Это конец, подумал Перелесов, обреченно прикрывшись огрызнувшейся электрической искрой простыней. Наташа ждала его у матраса. В контейнерном полумраке она напоминала зеленоватую в пупырышках амфору, поднятую со дна морского. Меньше всего на свете Перелесову хотелось приближаться к этой амфоре. Она утопленница, в ужасе подумал он, зачем я здесь?
В этот момент с другого матраса донесся животный горловой стон. Четырехногий паук стремительно перевернулся с одной белой задницы на другую. Перелесов успел рассмотреть узкое, с закушенной губой и каплями пота на лбу, лицо Авдотьева, колокольно метнувшиеся груди, широко распахнутые расфокусированные глаза другой девушки, к которой не было вопросов касательно годности. Потом голова ее откинулась на матрас, ноги иксом обхватили мерно вздымающуюся и опускающуюся спину Авдотьева. И снова послышался революционно изменивший настроение Перелесова стон. Он словно откусил от клеенчатого райского яблока, змеем обвился вокруг Наташи.
«Простыня»пискнула она.
Перелесов едва успел натянуть презерватив.

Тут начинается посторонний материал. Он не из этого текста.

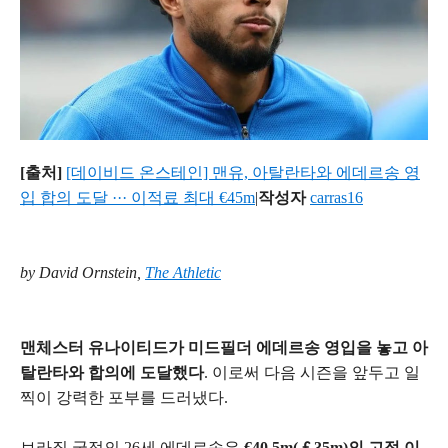
[출처]
[데이비드 온스테인] 맨유, 아탈란타와 에데르송 영
입 합의 도달 ··· 이적료 최대 €45m
|
작성자
carras16
by David Ornstein,
The Athletic
맨체스터 유나이티드가 미드필더 에데르송 영입을 놓고 아
탈란타와 합의에 도달했다
. 이로써 다음 시즌을 앞두고 일
찍이 강력한 포부를 드러냈다.
브라질 국적의 26세 에데르송은
€40.5m(￡35m)의 고정 이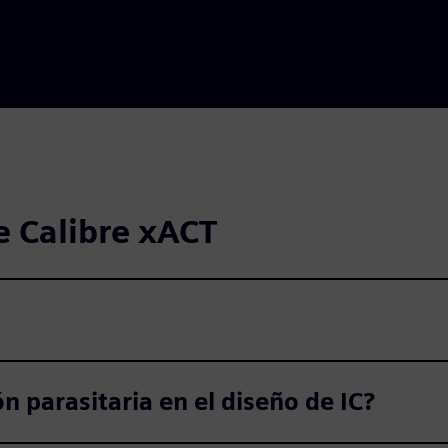
e Calibre xACT
n parasitaria en el diseño de IC?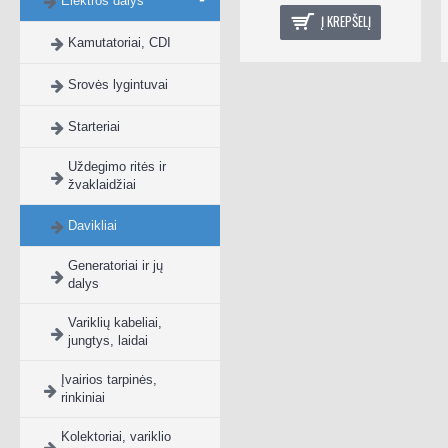
Elektros dalys
Į KREPŠELĮ
Į KREPŠELĮ
Kamutatoriai, CDI
Srovės lygintuvai
Starteriai
Uždegimo ritės ir
žvaklaidžiai
Davikliai
Generatoriai ir jų
dalys
Variklių kabeliai,
jungtys, laidai
Įvairios tarpinės,
rinkiniai
Kolektoriai, variklio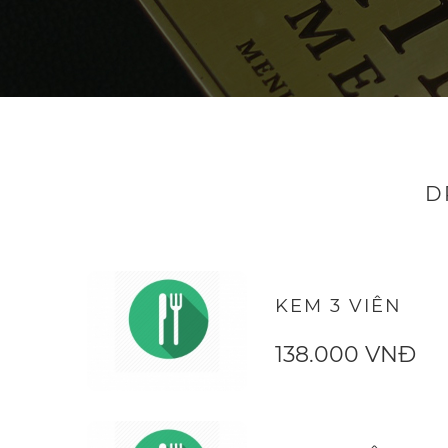
D
KEM 3 VIÊN
138.000 VNĐ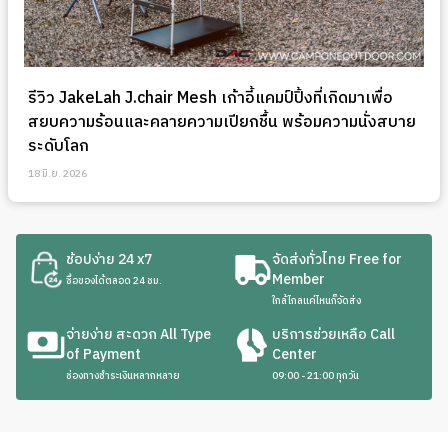
รีวิว JakeLah J.chair Mesh เก้าอี้แคมป์ปิ้งที่เกิดมาเพื่อ
สยบความร้อนและคลายความเปียกชื้น พร้อมความนั่งสบาย
ระดับโลก
18 มิ.ย. 2026
ช้อปง่าย 24 x7
จัดส่งทั่วไทย Free for
Member
ซื้อของได้ตลอด 24 ชม.
ใกล้ไกลแค่ไหนก็จัดส่ง
จ่ายง่าย สะดวก All Type
บริการช่วยเหลือ Call
of Payment
Center
ช่องทางชำระเงินหลากหลาย
09:00 - 21:00 ทุกวัน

Все произошло быстро, как будто они были на перроне, а мимо промчался поезд. Перелесов даже не понял, как они оказались на матрасе.
И это все?
Перелесов перевалился через Наташу, скосив глаза на четвероногого, взбивавшего в другом конце фуры простыню паука. Авдотьев никуда не спешил, его поезд ходил по расписанию и со всеми остановками. Простыня вдруг взлетела над матрасом как парус. Опытная пара, похоже, переместилась с поезда на бриг или каравеллу.
Непрекращающийся стон и калейдоскопические перевороты Авдотьева и партнерши вдохнули новые силы в Перелесова. Наташа едва успела вытащить из сумки второй презерватив. Быстро и ловко надеть его не получилось.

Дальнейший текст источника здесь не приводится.